Nabil Bayakly, a Muslim from Lebanon, was once a professor of foreign languages at the University of Memphis. He's now facing deportation after attempting to register under the Patriot Act's special registration system, which requires men of a certain age originating from Middle Eastern countries to report to Immigration and Naturalization Services.
"When I went to register, I was arrested," says Bayakly. "My work permit was taken away from me, and I'm now battling this in a court case. They just told me I was illegal here. When I asked under what pretense, he just said, 'You're illegal.' And that's all he would tell me. I have four kids, all born here, and I've lived in this country for 25 years. After the terrorist attacks, there's been a battle raged against civil liberties, and people need to know about it." Memphis is about to be involved in another civil rights movement. But this time, the focus has broadened. On Sunday, September 28th, two buses from the Immigrant Workers Freedom Ride (IWFR) will stop at the National Civil Rights Museum to rally for an improved immigration policy and to bring attention to the rights of immigrant workers. Riders will also be rallying for civil liberties, workplace rights, and the right to reunify families. Among the speakers will be Bayakly.
Taking a cue from the original Freedom Rides of the civil rights movement, the Immigrant Workers Freedom Rides are a national mobilization of immigrant workers -- documented and undocumented -- traveling on nine separate bus routes across the country. Memphis is a stop along the way for riders on the Los Angeles buses headed for a mass rally in New York.
"When it comes to exploitation of immigrant workers, Memphis is no exception to the rule," says David Lubell of the Tennessee Immigrant & Refugee Rights Coalition. "In the last 10 years, the immigrant population in Memphis has exploded. The undocumented population, which is sizable, is definitely being exploited. I work with people every day who have not gotten paid for work done or have been fired without reason."
Although undocumented workers are illegal, Lubell believes this reflects a needed change in immigration policy -- loosened legalization procedures for citizenship status.
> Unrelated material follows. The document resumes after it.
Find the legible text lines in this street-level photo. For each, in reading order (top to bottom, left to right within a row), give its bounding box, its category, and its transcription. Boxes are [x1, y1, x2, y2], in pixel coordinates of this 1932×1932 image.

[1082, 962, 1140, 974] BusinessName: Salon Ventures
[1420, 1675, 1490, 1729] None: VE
Also scheduled to speak at the rally are a couple of students from the Latino community who are pushing for passage of the Dream Act, legislation that would allow children of undocumented parents to have legal residence so long as they attend college.
Several Latino immigrant workers fired from Fred's warehouse in Memphis earlier this year will also be in attendance and may speak about workers' rights. According to Rebekah Jordan of the Mid-South Interfaith Network for Economic Justice, the workers were terminated after Fred's claimed to have received "No-Match" letters from the Social Security administration.
"No-Match" letters indicate names and Social Security numbers on W-2 forms that do not match government records. They're intended as a way to ensure that earnings are properly credited. Jordan says employers are not required to dismiss workers when a letter is received.
The riders are fashioning the protest after those in 1961 by an interracial group of students who rode a bus from Washington, D.C., to Montgomery, Alabama. There are several original freedom riders on the IWFR planning committee, and some are scheduled to ride. Jordan says they haven't been able to locate any original riders from Memphis, but she hopes if there are any, they'll show up at the rally.
Riders stopping in Memphis will stay overnight at the First Congregational Church in Cooper-Young. The Memphis rally is just one of numerous rallies across the country taking place in late September and early October.
Other buses from Seattle, San Francisco, Las Vegas, Houston, Minneapolis, Chicago, Miami, and Boston will be stopping in various cities en route to a lobbying rally scheduled for October 1st-2nd in Washington, D.C., and a wrap-up rally in Queens, New York, on the 4th.
"The Freedom Ride is an amazing mobilization, because there's a lot of people who'd love to do something, but it's very unclear what," says Jordan. "To bring all these people together nationally and to have rallies happening at the same time in different cities is really going to show people that immigrants' rights are essential to who we are as a country."